For well over 30 years now, we’ve been told that the solution to all that ails us is yet another tax cut–primarily for business and the top earners, which will eventually trickle down to everyone else and lift all our boats. We’ve also been told that the solution is to fix some single-issue “problem” in the public sector–e.g., teachers and public education, labor unions (both public and private), excessive regulation/red tape, get tough on crime, voter fraud, etc. And yet while marginal income rates and business tax rates have been repeatedly cut (and now are orders of magnitude lower than during the boom years of the 1950s and 60s), income inequality has steadily risen to levels matching or exceeding the Gilded Age and ancient Rome. Similarly, we’ve attacked both teachers and public education in general, public and private unions, gotten tough on crime, de-regulated banking, finance, airlines, and other economic sectors, and still . . . wages for everyone except the top 1% have been stagnant or declined, even as productivity has risen.

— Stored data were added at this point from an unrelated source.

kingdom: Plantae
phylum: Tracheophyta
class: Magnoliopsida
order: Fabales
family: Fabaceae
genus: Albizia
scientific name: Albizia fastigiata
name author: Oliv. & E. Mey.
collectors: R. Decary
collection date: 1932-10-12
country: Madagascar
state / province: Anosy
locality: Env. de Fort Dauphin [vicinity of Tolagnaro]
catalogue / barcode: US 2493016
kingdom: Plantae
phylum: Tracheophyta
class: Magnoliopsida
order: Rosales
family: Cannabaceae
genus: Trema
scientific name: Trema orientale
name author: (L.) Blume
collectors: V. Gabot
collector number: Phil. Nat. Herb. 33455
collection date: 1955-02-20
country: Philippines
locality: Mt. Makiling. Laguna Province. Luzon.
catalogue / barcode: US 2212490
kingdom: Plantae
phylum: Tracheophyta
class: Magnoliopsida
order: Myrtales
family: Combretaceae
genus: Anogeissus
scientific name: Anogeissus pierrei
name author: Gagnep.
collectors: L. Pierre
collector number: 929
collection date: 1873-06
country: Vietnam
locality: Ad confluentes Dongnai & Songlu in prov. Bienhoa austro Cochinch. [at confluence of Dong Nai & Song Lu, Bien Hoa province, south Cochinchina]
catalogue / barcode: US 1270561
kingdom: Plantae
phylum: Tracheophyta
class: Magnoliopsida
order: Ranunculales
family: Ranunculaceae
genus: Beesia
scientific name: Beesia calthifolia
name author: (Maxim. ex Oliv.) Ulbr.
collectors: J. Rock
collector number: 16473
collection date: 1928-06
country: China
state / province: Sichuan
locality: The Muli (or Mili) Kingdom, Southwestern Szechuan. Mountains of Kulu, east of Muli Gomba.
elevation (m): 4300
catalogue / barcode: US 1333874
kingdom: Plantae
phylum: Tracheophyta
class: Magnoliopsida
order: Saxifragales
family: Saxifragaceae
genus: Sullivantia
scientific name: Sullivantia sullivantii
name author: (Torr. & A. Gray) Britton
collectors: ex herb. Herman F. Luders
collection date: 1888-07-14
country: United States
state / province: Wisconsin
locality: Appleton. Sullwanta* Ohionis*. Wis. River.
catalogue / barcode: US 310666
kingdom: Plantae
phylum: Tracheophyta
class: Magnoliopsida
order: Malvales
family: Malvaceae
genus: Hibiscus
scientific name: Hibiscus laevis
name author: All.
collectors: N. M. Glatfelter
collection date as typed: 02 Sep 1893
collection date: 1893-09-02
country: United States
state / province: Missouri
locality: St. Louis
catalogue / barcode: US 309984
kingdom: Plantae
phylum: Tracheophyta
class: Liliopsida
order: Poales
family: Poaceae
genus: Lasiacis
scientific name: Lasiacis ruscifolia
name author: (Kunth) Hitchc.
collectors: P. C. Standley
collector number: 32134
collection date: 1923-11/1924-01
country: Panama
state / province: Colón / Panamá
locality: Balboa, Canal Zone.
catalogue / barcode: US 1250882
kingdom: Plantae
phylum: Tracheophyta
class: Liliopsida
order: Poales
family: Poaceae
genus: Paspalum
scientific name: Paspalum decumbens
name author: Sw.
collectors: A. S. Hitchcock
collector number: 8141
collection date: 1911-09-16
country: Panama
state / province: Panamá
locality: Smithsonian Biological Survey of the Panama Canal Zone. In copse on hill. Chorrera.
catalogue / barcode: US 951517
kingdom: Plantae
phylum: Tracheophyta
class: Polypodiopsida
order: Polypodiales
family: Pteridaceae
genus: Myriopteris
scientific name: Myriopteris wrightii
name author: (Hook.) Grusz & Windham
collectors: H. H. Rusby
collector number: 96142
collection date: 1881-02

What if… it’s not about lower taxes, trickle down economics, or getting tough on crime, unions, teachers, public education, regulation? What if it’s just about concentrated, monopolistic economic power and the public policy choices that serve it?
Two side-by-side op-ed articles in Monday’s NY Times seem to ask this question. In Knowledge Isn’t Power, Paul Krugman argues that “Rising inequality isn’t about who has the knowledge; it’s about who has the power.” And that the all too pervasive “education-centric” narrative promoted by the “very serious people” is a false side-show meant to distract us. In Even Better Than a Tax Cut, Lawrence Mishel, co-chair of Americans for Tax Fairness, similarly argues that rising inequality isn’t an act of nature or God: “Contrary to conventional wisdom, wage stagnation is not a result of forces beyond our control. It is a result of a policy regime that has undercut the individual and collective bargaining power of most workers. Because wage stagnation was caused by policy, it can be reversed by policy, too.”
The point is that there are other policy choices we could make–besides endlessly lowering taxes or attacking teachers, labor unions, and regulation. What if we explored some of them in projects like Rewarding Work or The Future of Employment?